Three Rings of Shap - 2009 Report and Results


1. REGISTRATION 2. ALMOST READY TO GO 3. A MARSHAL'S LOT CAN BE A HAPPY ONE 4. STEPPING STONES AT TRUSS GAP 5. NO WONDER HE'S LOOKING HAPPY 6. GOING TOO FAST AT KNIPE ?

Results for this year's  Event can be downloaded here.

100K

Ring 1

Ring 2

Ring 3

 

Rings 1 & 2

Rings 1 & 3

Rings 2 & 3

ANATOMY OF A CHALLENGE WALK

Yet again Shap was blessed with good weather for the Event weekend. Initial low cloud on the tops soon lifted to give good visibility though the temperature rose significantly in the afternoon making for thirsty walking conditions. Unfortunately these observations are second-hand as the author of this report was busy inside Event HQ for most of the weekend!

After a slow start entries had picked up considerably in June and with over 20 entries on the day the final score was 157 entries and 143 starters split over the seven possible variations of Rings. This represented a 30% increase over last year, itself a record, and although vastly encouraging gave considerable cause for concern about our ability to cope with these numbers. As ever, man (and woman) power to run the Event was in scarce supply especially as, for various reasons, several stalwarts were unavailable this year. Happily we were boosted by welcome support from several neighbouring groups to whom grateful thanks are due viz. Yorkshire Coast, Morecambe Bay & Bowland, Westmorland & N.Lancs and Northumbria.

Early doors is always a problem but, once breakfast was over for the Hall full of overnighters, a host of volunteers arrived before 07.00 to cope with the usual tasks of parking, registration, tea-making etc. 08.00 arrived eventually and we were able to say goodbye to the mass-starters, breathe a sigh of relief, and get on with the main work of the day. There is a short but very important window of time between 09.00 and 09.30ish when final start lists for each route have to be accurately produced and checked so that the outside checkpoint marshals can leave with them to open their various checkpoints. Unfortunately a cool brain and steady computer finger is required for this together with the ability to fend off interruptions and cope with rising panic levels. Despite the fact that none of these attributes are possessed by the given operative it is amazing that once again we managed to open Truss Gap just as our old friend Colin (aka Lord of the Rings!) was arriving – albeit a trifle early.

**INFORMATION SUPPLIED**
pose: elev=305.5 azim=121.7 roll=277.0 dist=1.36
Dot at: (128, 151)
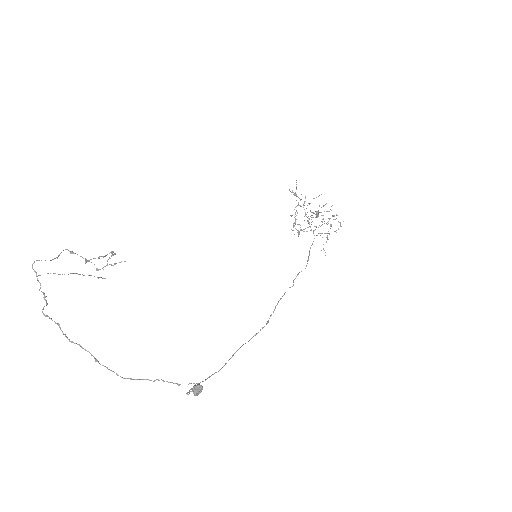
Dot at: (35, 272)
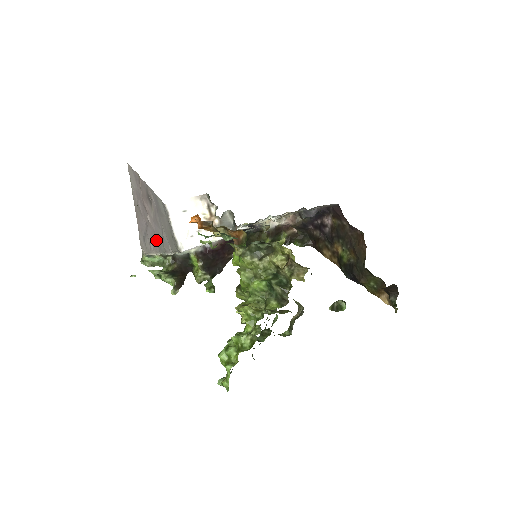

**TASKS**
1. Do these statements agree with the Three Rings of Shap 2009 report? Answer yes or no for each and quote the deciding words of the report: (a) The event ended with 157 entries and 143 starters. (b) The author of the report spent most of the weekend out on the route watching the walkers. (c) Entries were 30% higher than the year before.
2. Carry on the Three Rings of Shap 2009 report from the point where it stops.

**TASK-BY-TASK RESULTS**
1.
(a) Yes: "the final score was 157 entries and 143 starters"
(b) No: "the author of this report was busy inside Event HQ for most of the weekend!"
(c) Yes: "This represented a 30% increase over last year"

2.
Although our engine room i.e. kitchen was relatively understaffed this year the fact that C.I.C Barbara had once again spent many hours prior to the Event in food preparation gave us more than a head start. Cumbria is jealous of its reputation for providing high quality home-made food and this year was no exception. The ladies beavered away all morning making sandwiches, pasta salad and innumerable other tasks and were just in time for the flood of hungry walkers and runners returning to fill a hole after finishing their first Ring. Peaking at about 14.00 a manic period of taking orders, serving and tidying up required all hands to the pump.

Throughout a long afternoon and evening Derek also imposed an aura of calm authority on the lightly manned check in desk; recording ins and outs, changes of mind and route, and retirements not to mention producing a steady supply of badges and certificates for finishers.

CONTROL is the grandiose title given to the ‘boss-man’ and is equivalent to general dogsbody / jack of all trades etc. Summoning support is usually by the command – ‘hey, you’re not doing anything; come and do this, take that over there, what do we do about the other… Never was the phrase…The buck stops here... more apt when the call came to deal with the irate farmer waiting outside the Hall. Disappointingly he blamed us for gates left open thus allowing sheep to stray. To say steam was coming out of his ears was an understatement and was accompanied by threats of de-railing future years’ plans, padlocking gates, sending bills for compensation - all transmitted with an overpowering exudation of general unfriendliness. It was obvious that argument would be in vain and that nothing short of a grovelling apology and the deployment of people-skills finely honed over many years would suffice to retrieve the situation – not to mention the instant application of a goodly dollop of silver! Hopefully the day was saved and though it is far from certain that ‘our’ walkers were the culprits, it just goes to show how a moment’s thoughtlessness and inattention can so easily ruin things for so many.

An immense amount of work goes into recording and tracking entrants throughout their walk or run. Individual tallies are prepared, lists are produced, checkpoint marshals clip and record and sweepers sweep. Depressingly every year at least someone goes AWOL if only temporarily. Luckily so far this has invariably been due to a recording error and the ‘missing’ person then appears at the next checkpoint. Unsurprisingly this year was no different though when the missing-in-action number failed to be recorded at two consecutive checkpoints alarm bells started to sound!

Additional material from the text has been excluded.